» PASSAGE SHOWN
— Begin —

The left panel illustrates updating \(A_{5j}^\star \) for Observation 5 (O5) given values of other random components. The updated half-space (O5, new) is parallel to the old O5. The dot-filled area is the feasible region for the updated half-space to have non-empty intersection with the interior polygon without old O5. The shaded area shows the updated polygon. Similarly, the right panel illustrates the conditional sampling of \(Z_5^\star \). This time both the old and new O5 pass through the same point on \(\beta _j=0\).

— End —

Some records

— Begin —

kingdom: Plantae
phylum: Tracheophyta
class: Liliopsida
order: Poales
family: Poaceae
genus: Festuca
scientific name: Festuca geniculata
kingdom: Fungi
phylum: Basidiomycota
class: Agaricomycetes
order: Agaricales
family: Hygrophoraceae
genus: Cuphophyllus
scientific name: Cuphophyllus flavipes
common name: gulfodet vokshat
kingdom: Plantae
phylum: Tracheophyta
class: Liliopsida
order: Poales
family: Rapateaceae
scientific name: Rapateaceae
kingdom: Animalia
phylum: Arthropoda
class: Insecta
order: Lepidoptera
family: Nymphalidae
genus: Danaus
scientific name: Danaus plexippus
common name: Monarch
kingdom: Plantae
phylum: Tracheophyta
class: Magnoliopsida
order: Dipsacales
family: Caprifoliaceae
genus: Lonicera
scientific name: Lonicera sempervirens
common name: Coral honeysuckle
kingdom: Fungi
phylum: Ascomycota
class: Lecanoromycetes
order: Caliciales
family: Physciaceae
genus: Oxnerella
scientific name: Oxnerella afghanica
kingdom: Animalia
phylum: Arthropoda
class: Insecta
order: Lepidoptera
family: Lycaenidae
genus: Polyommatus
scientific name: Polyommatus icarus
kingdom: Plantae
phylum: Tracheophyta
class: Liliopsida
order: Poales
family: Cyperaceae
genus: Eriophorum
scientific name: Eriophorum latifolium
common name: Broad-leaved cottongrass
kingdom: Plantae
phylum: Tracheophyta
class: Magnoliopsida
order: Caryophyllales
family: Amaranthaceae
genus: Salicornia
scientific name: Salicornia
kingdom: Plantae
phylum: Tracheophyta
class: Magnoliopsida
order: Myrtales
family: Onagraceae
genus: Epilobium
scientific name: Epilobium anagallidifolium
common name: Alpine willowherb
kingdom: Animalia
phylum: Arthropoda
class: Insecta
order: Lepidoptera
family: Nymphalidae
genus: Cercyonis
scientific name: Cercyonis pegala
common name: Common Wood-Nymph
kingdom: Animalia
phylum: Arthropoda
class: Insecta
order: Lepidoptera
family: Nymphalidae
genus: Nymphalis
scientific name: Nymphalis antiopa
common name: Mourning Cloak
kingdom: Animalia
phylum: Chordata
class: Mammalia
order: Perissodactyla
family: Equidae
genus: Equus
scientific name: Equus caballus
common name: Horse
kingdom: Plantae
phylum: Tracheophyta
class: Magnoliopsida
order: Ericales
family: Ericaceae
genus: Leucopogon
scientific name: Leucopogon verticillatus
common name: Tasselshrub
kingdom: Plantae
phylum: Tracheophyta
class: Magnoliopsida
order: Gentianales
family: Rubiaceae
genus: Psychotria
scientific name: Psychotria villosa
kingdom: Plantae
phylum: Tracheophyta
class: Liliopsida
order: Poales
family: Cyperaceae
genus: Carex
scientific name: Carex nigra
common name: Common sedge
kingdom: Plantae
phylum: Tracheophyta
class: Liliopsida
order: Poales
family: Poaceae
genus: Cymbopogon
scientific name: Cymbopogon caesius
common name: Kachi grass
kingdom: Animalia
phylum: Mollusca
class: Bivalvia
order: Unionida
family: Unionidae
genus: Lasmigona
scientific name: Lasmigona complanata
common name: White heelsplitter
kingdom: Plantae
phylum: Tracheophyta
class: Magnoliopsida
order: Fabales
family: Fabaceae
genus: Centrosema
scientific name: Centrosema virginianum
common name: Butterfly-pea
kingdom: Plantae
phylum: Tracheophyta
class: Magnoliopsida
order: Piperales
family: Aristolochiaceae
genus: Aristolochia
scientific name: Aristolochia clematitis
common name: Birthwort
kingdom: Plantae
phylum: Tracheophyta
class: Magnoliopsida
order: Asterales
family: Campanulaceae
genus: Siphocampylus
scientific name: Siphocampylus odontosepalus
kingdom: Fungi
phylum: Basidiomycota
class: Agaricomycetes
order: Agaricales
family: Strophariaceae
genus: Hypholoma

— End —

» CHALLENGE 1
Output the half-space passage between "The left panel" and "on \(\beta _j=0\).", inclusive.
» CHALLENGE 2
Answer these questions using the half-space passage.
(a) What is the updated half-space (O5, new) parallel to?
(b) What does the shaded area show?
(c) What does the right panel illustrate?
These records are separate material and have no connection to the half-space passage.

» WRITTEN SOLUTION 1
The left panel illustrates updating \(A_{5j}^\star \) for Observation 5 (O5) given values of other random components. The updated half-space (O5, new) is parallel to the old O5. The dot-filled area is the feasible region for the updated half-space to have non-empty intersection with the interior polygon without old O5. The shaded area shows the updated polygon. Similarly, the right panel illustrates the conditional sampling of \(Z_5^\star \). This time both the old and new O5 pass through the same point on \(\beta _j=0\).

» WRITTEN SOLUTION 2
(a) The old O5.
(b) The updated polygon.
(c) The conditional sampling of \(Z_5^\star \).